BACAAN
* * * * * * *
Namun kenyataannya, hasil tes bisa keluar lebih lama dari itu. Dokter Ratih Purwarini salah satunya, ia dirawat sejak 19 Maret 2020, tapi hingga meninggal dunia pada 31 Maret 2020 hasil tes swabnya tak kunjung keluar sehingga ia berpulang dengan status PDP. Beberapa saat setelah dimakamkan baru diketahui bahwa Ratih positif Covid-19.
Berdasarkan data Gugus Tugas Percepatan Penanganan Covid-19, terdapat 930 pasien terkonfirmasi yang meninggal dunia per Kamis (7/5/2020). Diprediksi, angka kematian di kelompok PDP lebih besar dari itu.
Contohnya di DKI Jakarta, kendati hanya mencatat 430 pasien positif Covid-19 yang meninggal, DKI Jakarta menggelar 1792 pemakaman dengan protokol Covid-19 per Rabu (6/5/2020). Di Banten, terdapat 52 pasien positif yang meninggal, dan 167 pasien PDP yang meninggal. Di Jawa Timur, terdapat 355 PDP meninggal dan 137 pasien positif Covid-19 meninggal.
* * * * * * *
CUPLIKAN DATA
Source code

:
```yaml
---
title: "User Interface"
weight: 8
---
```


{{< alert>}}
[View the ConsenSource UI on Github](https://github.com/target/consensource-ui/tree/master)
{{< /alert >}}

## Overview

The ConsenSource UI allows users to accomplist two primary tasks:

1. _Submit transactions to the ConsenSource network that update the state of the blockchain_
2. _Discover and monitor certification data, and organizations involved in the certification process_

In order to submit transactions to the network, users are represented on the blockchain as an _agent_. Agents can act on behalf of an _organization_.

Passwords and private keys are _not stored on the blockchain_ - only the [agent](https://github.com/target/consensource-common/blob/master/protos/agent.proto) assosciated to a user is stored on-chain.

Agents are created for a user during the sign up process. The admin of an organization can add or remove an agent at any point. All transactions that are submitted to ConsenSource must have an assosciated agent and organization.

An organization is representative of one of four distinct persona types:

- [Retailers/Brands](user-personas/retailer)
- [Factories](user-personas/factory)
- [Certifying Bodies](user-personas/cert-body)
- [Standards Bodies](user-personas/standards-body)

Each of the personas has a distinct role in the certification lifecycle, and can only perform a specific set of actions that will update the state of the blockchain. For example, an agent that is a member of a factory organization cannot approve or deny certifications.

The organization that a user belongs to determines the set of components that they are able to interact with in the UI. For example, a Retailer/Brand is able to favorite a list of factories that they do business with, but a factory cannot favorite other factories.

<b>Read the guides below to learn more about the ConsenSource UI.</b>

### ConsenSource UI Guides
* * * * * * *
SOAL LATIHAN
1) Jawablah pertanyaan berikut berdasarkan bacaan.
(a) Sejak tanggal berapa Dokter Ratih Purwarini dirawat?
(b) Menurut data Gugus Tugas Percepatan Penanganan Covid-19, berapa pasien terkonfirmasi yang meninggal dunia per Kamis (7/5/2020)?
(c) Berapa pasien PDP yang meninggal di Banten?
2) Lanjutkan bacaan tentang angka kematian pasien Covid-19 mulai dari kalimat terakhirnya.

KUNCI JAWABAN
1)
(a) 19 Maret 2020
(b) 930 pasien
(c) 167 pasien

2)
Ketua Umum Persatuan Perawat Nasional Indonesia (PPNI) Harif Fadhilah pun mengakui keterlambatan itu berpengaruh terhadap kinerja perawat dan dokter. Menurutnya, "semakin hasil diketahui akan semakin pasti membuat rencana asuhan keperawatan, bagi dokter akan lebih pasti dan cepat memberikan pengobatan".
Selain itu, untuk bertugas menangani pasien, perawat tentu harus dalam kondisi sehat. Keterlambatan mengakibatkan perawat yang disuspek Covid-19 tak kunjung mendapat kepastian untuk bisa kembali bertugas.
Dekan Fakultas Kedokteran Universitas Indonesia Ari Fahrial Syam menjelaskan bahwa keterlambatan hasil tes COVID-19 mestinya tidak berpengaruh terhadap penanganan pasien. Sebab, selain tes swab, rumah sakit bisa melakukan pemeriksaan awal secara mandiri, misalnya dari foto thorax, CT Scan, pemeriksaan darah, dan lainnya.
"Tinggal menunggu konfirmasi tadi, tapi dalam menunggu konfirmasi pasien tetap dimanage sebagai pasien Covid-19," kata Ari saat dihubungi Tirto pada Kamis (7/5/2020).
Ari pun menyebut ada tiga faktor melonjaknya angka kematian Covid-19 di Indonesia. Pertama, keterlambatan rumah sakit dalam mempersiapkan pandemi sehingga ketika pasien membludak rumah sakit tidak siap. Ketidaksiapan itu termasuk pada sarana seperti ventilator.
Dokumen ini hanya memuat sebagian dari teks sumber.